July 8th, 2017
(written by lawrence krubner, however indented passages are often quotes). You can contact lawrence at: email@example.com
I’ve written about my experience at a startup that used NLP to translate a salesperson’s text message into an entry in Salesforce. At the time, our NLP developer used the Stanford NLP library to try to build a model, but mostly they used a lot of regex and string matching.
I’ve been thinking about how we might have done that project faster and better. I’ve recently been thinking the right approach would have been Random Forests. We were lucky to face an NLP situation that had relatively low dimensionality for an NLP problem. We only had to worry about the words in Salesforce, and some of their synonyms, and common misspellings. So for “Account” we had to worry about “acc” and “Acccount” and the names of companies that were already in the Salesforce database: Hilton Hotels, Sheraton, Marriot, etc.
We could have built a neural net. We could have used Support Vector Machines. But the easiest and fastest approach would have been Random Forests. I could have programmed that myself, without help from an NLP expert. At least for our initial prototype.
I think any such company eventually moves to more complicated methods, but for us, we were under tremendous pressure of time, and so I think Random Forests might have offered the best trade-off between results versus time invested.

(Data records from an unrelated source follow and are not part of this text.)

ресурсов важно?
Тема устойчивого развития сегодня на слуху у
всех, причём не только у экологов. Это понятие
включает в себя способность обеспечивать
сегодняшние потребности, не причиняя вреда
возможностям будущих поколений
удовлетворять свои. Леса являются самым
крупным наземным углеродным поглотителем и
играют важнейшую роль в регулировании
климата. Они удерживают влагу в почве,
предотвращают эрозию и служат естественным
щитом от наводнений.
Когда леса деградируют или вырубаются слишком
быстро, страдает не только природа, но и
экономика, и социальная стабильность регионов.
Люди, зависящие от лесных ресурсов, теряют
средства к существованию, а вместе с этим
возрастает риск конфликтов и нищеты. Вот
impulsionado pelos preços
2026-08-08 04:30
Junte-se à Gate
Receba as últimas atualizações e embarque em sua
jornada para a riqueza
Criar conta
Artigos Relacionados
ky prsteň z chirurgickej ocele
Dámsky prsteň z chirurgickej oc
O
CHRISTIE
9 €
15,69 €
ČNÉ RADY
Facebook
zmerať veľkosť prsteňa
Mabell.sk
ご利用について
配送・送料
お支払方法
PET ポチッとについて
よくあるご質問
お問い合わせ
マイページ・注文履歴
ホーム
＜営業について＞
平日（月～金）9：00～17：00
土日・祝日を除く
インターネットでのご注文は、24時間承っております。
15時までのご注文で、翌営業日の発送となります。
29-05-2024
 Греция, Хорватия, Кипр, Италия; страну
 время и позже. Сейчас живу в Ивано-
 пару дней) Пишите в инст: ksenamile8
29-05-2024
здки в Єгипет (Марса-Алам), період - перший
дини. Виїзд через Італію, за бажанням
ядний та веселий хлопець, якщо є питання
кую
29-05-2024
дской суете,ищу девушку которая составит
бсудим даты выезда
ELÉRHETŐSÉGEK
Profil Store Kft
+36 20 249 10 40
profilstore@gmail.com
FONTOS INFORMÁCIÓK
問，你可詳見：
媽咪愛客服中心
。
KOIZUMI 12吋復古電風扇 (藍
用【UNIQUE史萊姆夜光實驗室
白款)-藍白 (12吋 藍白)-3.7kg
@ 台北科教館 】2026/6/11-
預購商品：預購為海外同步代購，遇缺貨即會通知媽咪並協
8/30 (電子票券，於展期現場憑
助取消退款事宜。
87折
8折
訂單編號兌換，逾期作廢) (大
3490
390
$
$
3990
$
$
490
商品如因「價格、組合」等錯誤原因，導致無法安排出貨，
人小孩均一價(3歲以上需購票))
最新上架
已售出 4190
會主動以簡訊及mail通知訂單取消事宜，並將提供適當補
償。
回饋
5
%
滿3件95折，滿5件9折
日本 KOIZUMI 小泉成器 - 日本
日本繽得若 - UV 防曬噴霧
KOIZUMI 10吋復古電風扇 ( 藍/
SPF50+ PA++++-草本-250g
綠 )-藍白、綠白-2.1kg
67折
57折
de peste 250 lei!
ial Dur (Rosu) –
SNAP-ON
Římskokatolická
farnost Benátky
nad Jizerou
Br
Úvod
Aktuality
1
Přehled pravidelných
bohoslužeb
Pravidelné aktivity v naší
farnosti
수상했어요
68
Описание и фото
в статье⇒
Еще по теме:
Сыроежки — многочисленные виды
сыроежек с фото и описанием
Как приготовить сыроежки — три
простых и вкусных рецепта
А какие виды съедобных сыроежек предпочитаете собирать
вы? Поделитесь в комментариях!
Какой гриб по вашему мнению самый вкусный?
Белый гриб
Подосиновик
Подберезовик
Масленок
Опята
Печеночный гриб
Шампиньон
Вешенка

Of all compared classification results, ANN achieved the highest median overall classification accuracy (77%) followed by SVM with 68% and RF with 62%(Figure 2). Similarly for the kappa coefficient, ANN had the highest median kappa, at 0.72, while SVM and RF had 0.61 and 0.52 median kappa, respectively. By changing the training dataset, we were able to provide minimum and maximum accuracies for each classification algorithm, and thus can assess each classifier’s sensitivity to the data used to train it. The lowest variance of overall accuracy and kappa coefficient was achieved by RF and SVM (12 percentage points) while ANN had 15 percentage points. Hence, RF and SVM classifiers are less sensitive to changing datasets than ANN, with a difference of 3 percentage points between them.